/CRMM_Scraping

Repository for the Autonomous Climate Resiliency Research Unit model.

Primary LanguageJupyter NotebookMIT LicenseMIT

Autonomous Climate Resiliency Research Unit (ACRRU)

Introduction

ACRRU is a multi-functional LLM-Driven research & reporting framework that automates the data collection and summarization needed to score infrastructure entities and regions with respect to the CRMM.

For a given entity, ACRRU executes a custom research plan to gather the data needed to address CRMM capabilities.

ACRRU then evaluates the collected data sources and identifies all evidence of CRMM capability criteria.

The evidence is summarized by capability into a final report for the entity, with all data sources cited. Multiple provider summaries can be further summarized into a regional report.

Usage

Setup

Use the crmm_env.yml file to create a conda environment for the application.

As of version 0.2.0, local usage will require licenses or accounts to the following services:

  • OpenAI
  • Tavily
  • Google Sheets API if you would like to set up ACRRU logging. NOTE: If you do not wish to use this logging, please set the gsheet_log argument to False.

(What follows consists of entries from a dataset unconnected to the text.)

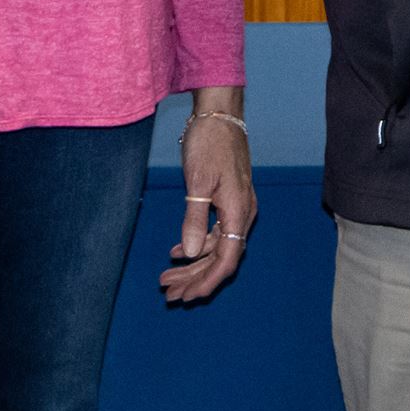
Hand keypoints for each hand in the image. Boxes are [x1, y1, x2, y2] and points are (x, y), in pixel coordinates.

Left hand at [162, 87, 254, 304]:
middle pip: (221, 257)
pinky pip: (215, 231)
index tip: (187, 297)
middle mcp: (242, 212)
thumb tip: (193, 253)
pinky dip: (197, 244)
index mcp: (238, 210)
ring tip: (167, 278)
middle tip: (168, 295)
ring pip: (217, 245)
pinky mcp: (228, 199)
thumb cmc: (209, 142)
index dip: (208, 281)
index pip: (227, 259)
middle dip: (194, 278)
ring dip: (193, 264)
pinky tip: (178, 251)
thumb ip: (195, 219)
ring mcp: (237, 206)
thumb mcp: (197, 182)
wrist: (219, 113)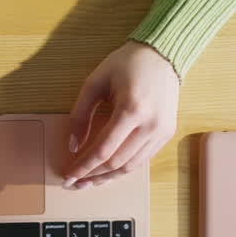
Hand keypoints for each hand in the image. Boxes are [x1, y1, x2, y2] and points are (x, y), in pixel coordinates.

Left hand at [64, 41, 179, 188]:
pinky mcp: (167, 133)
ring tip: (89, 181)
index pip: (103, 150)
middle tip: (74, 182)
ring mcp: (162, 131)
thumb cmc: (127, 64)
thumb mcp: (95, 83)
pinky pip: (142, 159)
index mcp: (132, 109)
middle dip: (92, 176)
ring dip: (108, 177)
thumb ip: (80, 115)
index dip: (83, 166)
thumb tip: (73, 146)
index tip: (68, 175)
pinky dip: (123, 168)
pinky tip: (108, 172)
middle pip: (116, 163)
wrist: (162, 54)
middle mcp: (151, 124)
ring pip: (131, 167)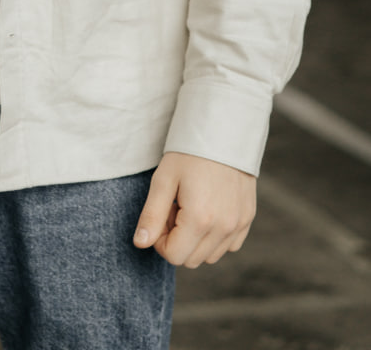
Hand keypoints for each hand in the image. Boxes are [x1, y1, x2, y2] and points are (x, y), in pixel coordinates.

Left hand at [133, 151, 255, 267]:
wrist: (224, 129)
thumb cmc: (189, 152)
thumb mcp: (163, 180)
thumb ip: (151, 215)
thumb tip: (140, 244)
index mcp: (200, 219)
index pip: (174, 256)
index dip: (160, 240)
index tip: (161, 215)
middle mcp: (223, 228)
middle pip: (191, 259)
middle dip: (177, 240)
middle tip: (175, 208)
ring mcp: (239, 224)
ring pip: (211, 255)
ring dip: (196, 239)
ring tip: (191, 206)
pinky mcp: (248, 218)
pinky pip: (229, 244)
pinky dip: (215, 236)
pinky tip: (208, 209)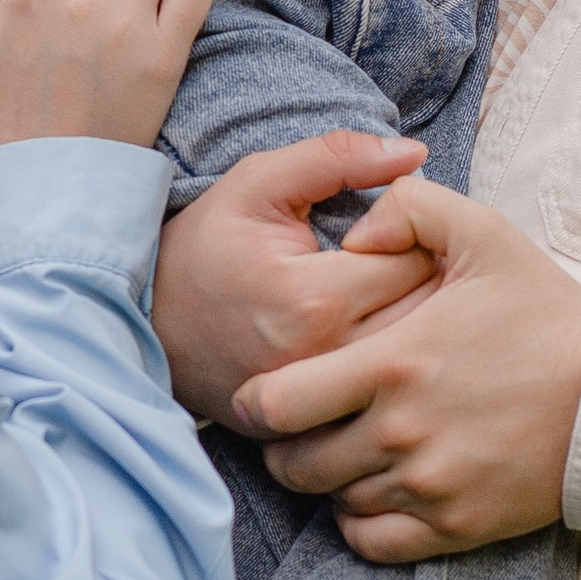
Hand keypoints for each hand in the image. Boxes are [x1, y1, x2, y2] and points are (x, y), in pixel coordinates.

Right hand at [151, 131, 438, 423]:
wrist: (149, 323)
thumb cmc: (207, 247)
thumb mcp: (259, 183)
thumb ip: (337, 157)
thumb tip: (414, 153)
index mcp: (318, 298)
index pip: (419, 260)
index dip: (420, 235)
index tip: (398, 229)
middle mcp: (328, 359)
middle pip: (431, 317)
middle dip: (431, 282)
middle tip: (405, 259)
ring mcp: (325, 402)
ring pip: (417, 360)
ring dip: (422, 326)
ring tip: (397, 297)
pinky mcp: (319, 426)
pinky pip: (385, 396)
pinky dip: (393, 368)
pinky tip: (380, 342)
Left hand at [227, 174, 580, 558]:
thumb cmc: (549, 314)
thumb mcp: (485, 235)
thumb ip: (410, 209)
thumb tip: (351, 232)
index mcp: (392, 363)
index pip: (276, 404)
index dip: (255, 402)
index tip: (265, 395)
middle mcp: (400, 433)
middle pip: (293, 463)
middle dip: (284, 446)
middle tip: (299, 427)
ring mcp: (428, 486)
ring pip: (332, 501)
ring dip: (329, 480)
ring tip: (348, 450)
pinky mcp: (456, 527)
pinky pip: (372, 544)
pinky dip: (359, 523)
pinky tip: (373, 492)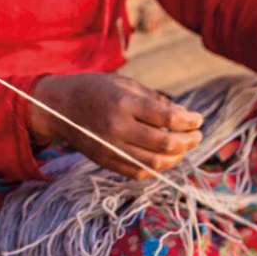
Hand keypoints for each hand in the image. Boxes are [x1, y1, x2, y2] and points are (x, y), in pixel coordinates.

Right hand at [28, 73, 203, 179]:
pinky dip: (157, 168)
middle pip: (165, 143)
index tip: (198, 119)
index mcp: (124, 103)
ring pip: (155, 163)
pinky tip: (164, 158)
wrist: (58, 107)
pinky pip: (138, 172)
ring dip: (177, 158)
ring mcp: (111, 147)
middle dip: (188, 141)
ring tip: (184, 148)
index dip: (189, 121)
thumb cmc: (94, 89)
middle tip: (197, 135)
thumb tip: (183, 116)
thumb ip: (154, 99)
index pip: (167, 117)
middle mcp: (117, 127)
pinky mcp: (106, 161)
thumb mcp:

Please provide this information in a .env file at the root of the repository. Refer to env_example.txt for expected format.

Running ACRRU

As of version 0.2.0, only local runs that begin with research are supported.

Inputs are defined in text files within the inputs folder. Each line represents an entity and its geographic mapping, separated by a pipe. An example would be:

Baltimore Gas and Electric|Maryland
Delmarva Power|Maryland

local ACRRU runs are performed in main.py.

Outstanding Work

0.2.0

  1. Build unit tests for all application functions
  2. Build logging functionality for runtime performance monitoring
  3. Move input prompt structure from config file to separate text file for easier access/editing
  4. Integrate Database connections for caching ACRRU outputs
  5. Implement more tools ACRRU may use

Long Term

  1. Integrate Self-Refinement post-processing
  2. Geographic query front-end for user-defined region rollup
    • Integrate weighting scheme for entity contribution
    • Collect geo-coded data on non-electric infrastucture providers

This repository uses Semanic Versioning.